Je crois que dans les meilleurs chrétiens, il y a encore beaucoup à faire pour dépouiller ce terrible moi, qui est collé a nous comme la peau, et qui, lorsqu'on le croit disparu, n'a fait souvent que se déguiser pour reparaître sous une autre forme. Ce moi est souvent ce que l'on attaque le moins et ce qu'on devrait attaquer le plus, en priant le Seigneur de tuer ce Léviathan de sa grande et forte épée ; car lorsque nous voulons le tuer nous-mêmes, nous le ménageons singulièrement. Aussi tous les renoncements que nous ne faisons que par une' gymnastique spirituelle à la façon de celle à laquelle ou s'exerce dans certains ordres monastiques, ne sont que de faux renoncements, dans lesquels l'homme finit toujours par se retrouver lui-même, en se complaisant dans ses renoncements.

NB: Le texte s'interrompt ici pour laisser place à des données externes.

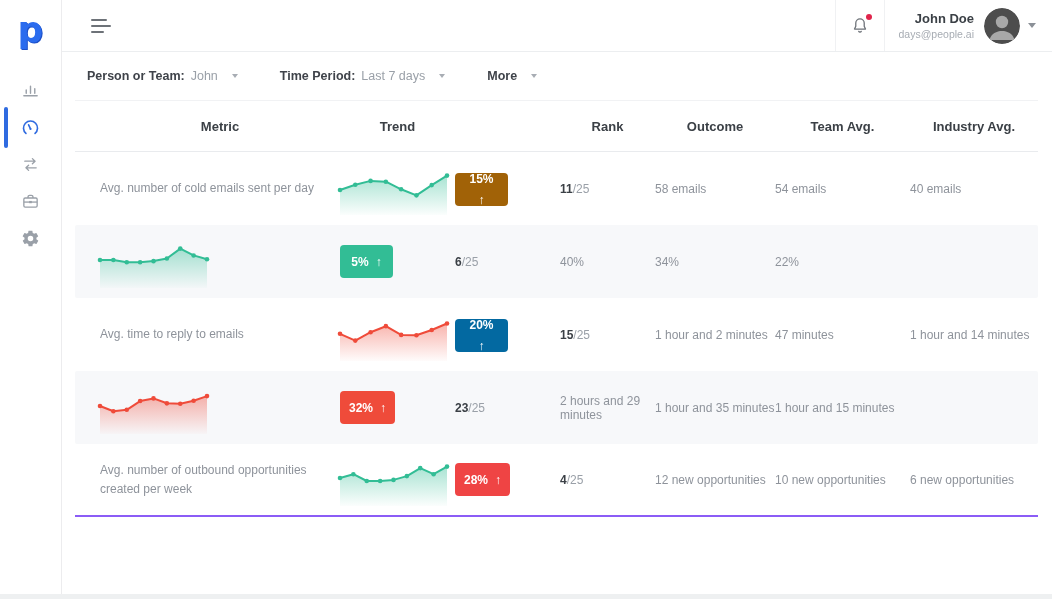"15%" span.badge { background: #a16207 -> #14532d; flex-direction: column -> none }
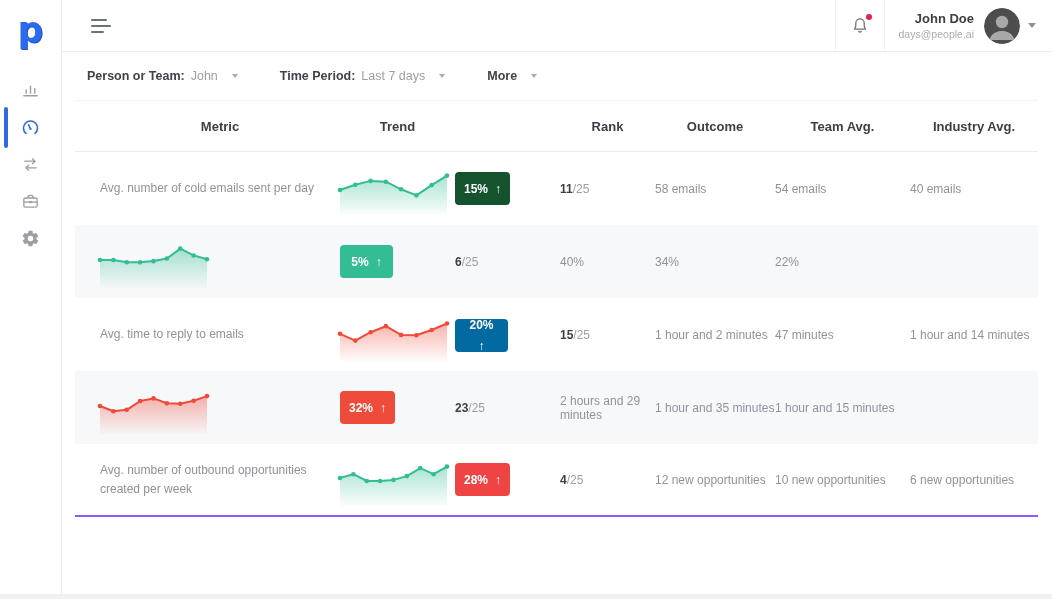"Avg. time to receive a" div.metric { html: none -> <div>Avg. time to receive a response from prospects</div> }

Les seuls vrais renoncements sont ceux auxquels nous pousse l'amour de Dieu, et que l'Esprit accomplit en nous, en changeant notre volonté et la rendant conforme à celle de Dieu, selon Rom. XII, 2. - Que de gens sincères qui, faute de connaître cela, tiraillent leur vieil homme pour s'en dépouiller, cherchant à faire partir leur volonté propre, tandis qu'ils n'ont rien d'autre pour mettre à la place. Dans la méthode de Dieu, qui n'est pas la nôtre, c'est la nouvelle volonté qui chasse ou qui domine la vieille, et cette nouvelle volonté se forme par l'habitation de Christ reçu dans nos coeurs par la foi, ou, si l'on veut, par le saint-Esprit qui nous unit à Christ, et qui produit en nous le vouloir et le faire, selon son bon plaisir. Il faut donc, avec tout son mauvais vouloir, aller tel quel à Celui qui nous reçoit tels que nous sommes, et qui a dit : « Je guérirai leur rébellion, et je les aimerai volontairement. »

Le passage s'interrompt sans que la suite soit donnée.